Release Date: December 12, 2014
BUFFALO, N.Y. — What does it take for a drug molecule to turn on a protein? Sometimes nothing more than jostling a few atoms. New research from University at Buffalo scientists will help pharmacologists better understand how drugs work and how to make them more effective.
The study was published recently online before print in the Proceedings of the National Academy of Sciences.
“This research represents a significant advance in our understanding of how drugs activate receptors,” explains Anthony L. Auerbach, PhD, professor in the Department of Physiology and Biophysics in the UB School of Medicine and Biomedical Sciences and senior author. “It highlights that at least in the receptor we studied, the acetylcholine receptor (AChR), sometimes just one specific amino acid, or even one atom, is sufficient to determine potency.”

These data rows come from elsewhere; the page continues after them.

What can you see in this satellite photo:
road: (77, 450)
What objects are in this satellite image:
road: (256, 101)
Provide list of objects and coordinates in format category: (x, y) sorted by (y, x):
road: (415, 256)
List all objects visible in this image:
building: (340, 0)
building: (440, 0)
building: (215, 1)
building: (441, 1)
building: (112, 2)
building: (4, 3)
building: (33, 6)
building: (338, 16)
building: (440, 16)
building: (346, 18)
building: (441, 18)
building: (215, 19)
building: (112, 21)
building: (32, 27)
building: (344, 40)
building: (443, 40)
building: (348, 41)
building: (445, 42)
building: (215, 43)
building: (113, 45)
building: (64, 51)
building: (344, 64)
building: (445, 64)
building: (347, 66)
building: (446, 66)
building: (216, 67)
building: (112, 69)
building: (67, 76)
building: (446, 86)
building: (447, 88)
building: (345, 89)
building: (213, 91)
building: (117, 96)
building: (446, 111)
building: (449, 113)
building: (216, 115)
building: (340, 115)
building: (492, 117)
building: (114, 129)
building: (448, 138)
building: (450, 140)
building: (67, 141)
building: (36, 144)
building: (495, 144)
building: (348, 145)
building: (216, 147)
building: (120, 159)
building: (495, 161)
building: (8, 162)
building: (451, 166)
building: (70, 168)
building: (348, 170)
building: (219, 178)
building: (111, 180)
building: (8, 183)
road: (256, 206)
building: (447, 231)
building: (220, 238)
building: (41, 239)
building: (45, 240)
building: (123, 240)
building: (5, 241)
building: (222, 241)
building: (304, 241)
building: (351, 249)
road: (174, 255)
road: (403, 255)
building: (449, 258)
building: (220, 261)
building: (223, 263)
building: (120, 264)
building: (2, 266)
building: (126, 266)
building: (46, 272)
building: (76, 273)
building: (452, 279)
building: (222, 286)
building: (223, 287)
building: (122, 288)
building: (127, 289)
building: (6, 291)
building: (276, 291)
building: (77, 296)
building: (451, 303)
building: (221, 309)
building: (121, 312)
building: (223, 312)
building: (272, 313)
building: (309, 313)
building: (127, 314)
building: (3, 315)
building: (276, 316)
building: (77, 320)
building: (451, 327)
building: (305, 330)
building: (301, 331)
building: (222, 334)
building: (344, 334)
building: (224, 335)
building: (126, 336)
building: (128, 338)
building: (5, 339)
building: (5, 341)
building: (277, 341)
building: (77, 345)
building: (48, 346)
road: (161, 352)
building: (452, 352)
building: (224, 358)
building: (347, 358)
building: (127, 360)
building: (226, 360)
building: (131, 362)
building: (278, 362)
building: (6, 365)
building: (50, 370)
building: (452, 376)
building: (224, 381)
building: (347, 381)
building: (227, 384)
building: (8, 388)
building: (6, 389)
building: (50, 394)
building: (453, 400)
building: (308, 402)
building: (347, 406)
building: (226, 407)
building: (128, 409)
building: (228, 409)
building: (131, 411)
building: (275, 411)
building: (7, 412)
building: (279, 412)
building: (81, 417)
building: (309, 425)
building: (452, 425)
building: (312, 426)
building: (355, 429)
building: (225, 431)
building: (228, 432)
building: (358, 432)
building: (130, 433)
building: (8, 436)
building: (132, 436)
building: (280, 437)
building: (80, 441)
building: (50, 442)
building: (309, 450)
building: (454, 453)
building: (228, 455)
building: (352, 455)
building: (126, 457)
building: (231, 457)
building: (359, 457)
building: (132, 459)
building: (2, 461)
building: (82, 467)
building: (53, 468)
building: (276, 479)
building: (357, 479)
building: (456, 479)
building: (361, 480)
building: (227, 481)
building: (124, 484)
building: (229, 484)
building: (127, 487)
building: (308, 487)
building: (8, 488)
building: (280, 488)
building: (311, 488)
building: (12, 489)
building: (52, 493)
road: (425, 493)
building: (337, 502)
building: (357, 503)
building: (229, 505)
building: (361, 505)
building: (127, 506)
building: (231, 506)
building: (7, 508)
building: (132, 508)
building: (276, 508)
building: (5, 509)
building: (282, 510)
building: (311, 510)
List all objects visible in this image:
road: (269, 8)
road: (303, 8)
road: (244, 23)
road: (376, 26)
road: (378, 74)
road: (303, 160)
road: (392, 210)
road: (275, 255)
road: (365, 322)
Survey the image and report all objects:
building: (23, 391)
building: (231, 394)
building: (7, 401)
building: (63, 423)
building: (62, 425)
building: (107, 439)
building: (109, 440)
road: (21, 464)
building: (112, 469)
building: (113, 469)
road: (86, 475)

When released from the neuron, the neurotransmitter acetylcholine acts on skeletal muscles to cause them to contract; a related receptor is critical for the “controlled beating” of the heart.
“We’re taking the ligand-receptor interaction apart and finding out piece by piece what makes muscles twitch,” says Auerbach. “We have taken this approach down to the level of single side chains and even atoms to understand how a net energy emerges from the interactions between a drug and its receptor.”
To the researchers’ knowledge, it is the first time that single ligand-binding-site energies have been measured in any receptor.
Auerbach’s co-author, Tapan K. Nayak, PhD, a postdoctoral associate in the UB lab, and colleagues made novel energy measurements from eight different functional groups at three different kinds of neurotransmitter binding sites in fetal and adult type AChRs. The group is studying how specific functional groups in the AChR respond to acetylcholine and other drugs with similar effects.
They found that one specific amino acid present in the fetal-type, but not in adult organisms, contributes enormously to the action of acetylcholine and choline, to generate a greater potency. It was further studied through computer simulations done by the Center for Computational Research, UB’s supercomputing center. The research is relevant to a birth-related genetic disease: the multiple pterygium syndrome (also known as Escobar syndrome) in which one of the essential subunits unique to the fetal-type AChR, malfunctions.
Since the transition of fetal-adult AChR is critical for synapse formation, the study also will enhance understanding of how cells communicate with one another during development, Auerbach adds.
The finding may also bring closer to reality “receptor engineering,” in which receptors can be engineered to bind more (or less) potently with natural molecules and drugs. “Once we know the mechanism of exactly how a drug binds a specific molecule, we can engineer the receptor to be able to respond to it more effectively,” Auerbach says.
The discovery was facilitated by the UB researchers’ emphasis on measuring the energy changes that occur when chemicals bind to receptors. “Pharmaceutical industry researchers typically scan large random libraries of candidate molecules,” he says. “What we’ve done is strategically pick the whole thing apart down to groups of atoms in the protein, and then predict their dynamic interactions with ligands. The key was to measure energies.”
In addition to Auerbach and Nayak, co-authors are Iva Bruhova, PhD, and Shaweta Gupta, PhD, both post-doctoral associates in the UB Department of Physiology and Biophysics, Srirupa Chakraborty, a UB doctoral candidate in biophysics and Wenjun Zheng, PhD, associate professor, in the UB Department of Physics.
The research was funded by the National Institutes of Health.